§ Material shown:
────────────────

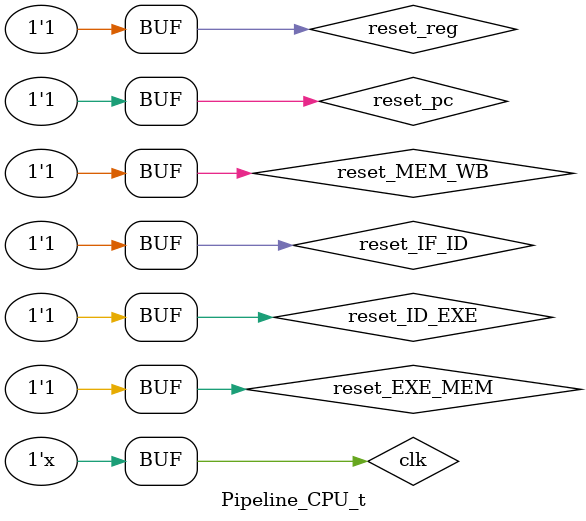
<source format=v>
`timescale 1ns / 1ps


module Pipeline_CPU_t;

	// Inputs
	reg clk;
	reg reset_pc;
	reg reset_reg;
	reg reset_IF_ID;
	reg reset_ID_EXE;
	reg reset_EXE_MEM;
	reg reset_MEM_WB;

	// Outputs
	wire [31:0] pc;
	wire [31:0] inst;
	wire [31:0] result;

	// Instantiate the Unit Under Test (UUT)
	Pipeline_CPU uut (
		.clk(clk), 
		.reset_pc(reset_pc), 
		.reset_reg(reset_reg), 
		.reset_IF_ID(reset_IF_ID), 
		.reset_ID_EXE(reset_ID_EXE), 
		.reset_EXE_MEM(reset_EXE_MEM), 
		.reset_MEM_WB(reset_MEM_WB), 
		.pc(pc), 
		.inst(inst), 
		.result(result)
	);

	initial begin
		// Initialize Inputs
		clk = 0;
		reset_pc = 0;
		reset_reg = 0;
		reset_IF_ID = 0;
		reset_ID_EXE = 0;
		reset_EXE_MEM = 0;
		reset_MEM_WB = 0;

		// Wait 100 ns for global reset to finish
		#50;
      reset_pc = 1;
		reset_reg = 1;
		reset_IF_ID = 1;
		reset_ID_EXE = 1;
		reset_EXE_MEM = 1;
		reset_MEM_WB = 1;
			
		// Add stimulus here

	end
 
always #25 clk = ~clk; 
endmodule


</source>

────────────────

§ Task description:
Reproduce the records above exactly, starting with the line that contains "reg reset_IF_ID;" and ending with the last line.

§ Task output:
	reg reset_IF_ID;
	reg reset_ID_EXE;
	reg reset_EXE_MEM;
	reg reset_MEM_WB;

	// Outputs
	wire [31:0] pc;
	wire [31:0] inst;
	wire [31:0] result;

	// Instantiate the Unit Under Test (UUT)
	Pipeline_CPU uut (
		.clk(clk), 
		.reset_pc(reset_pc), 
		.reset_reg(reset_reg), 
		.reset_IF_ID(reset_IF_ID), 
		.reset_ID_EXE(reset_ID_EXE), 
		.reset_EXE_MEM(reset_EXE_MEM), 
		.reset_MEM_WB(reset_MEM_WB), 
		.pc(pc), 
		.inst(inst), 
		.result(result)
	);

	initial begin
		// Initialize Inputs
		clk = 0;
		reset_pc = 0;
		reset_reg = 0;
		reset_IF_ID = 0;
		reset_ID_EXE = 0;
		reset_EXE_MEM = 0;
		reset_MEM_WB = 0;

		// Wait 100 ns for global reset to finish
		#50;
      reset_pc = 1;
		reset_reg = 1;
		reset_IF_ID = 1;
		reset_ID_EXE = 1;
		reset_EXE_MEM = 1;
		reset_MEM_WB = 1;
			
		// Add stimulus here

	end
 
always #25 clk = ~clk; 
endmodule


</source>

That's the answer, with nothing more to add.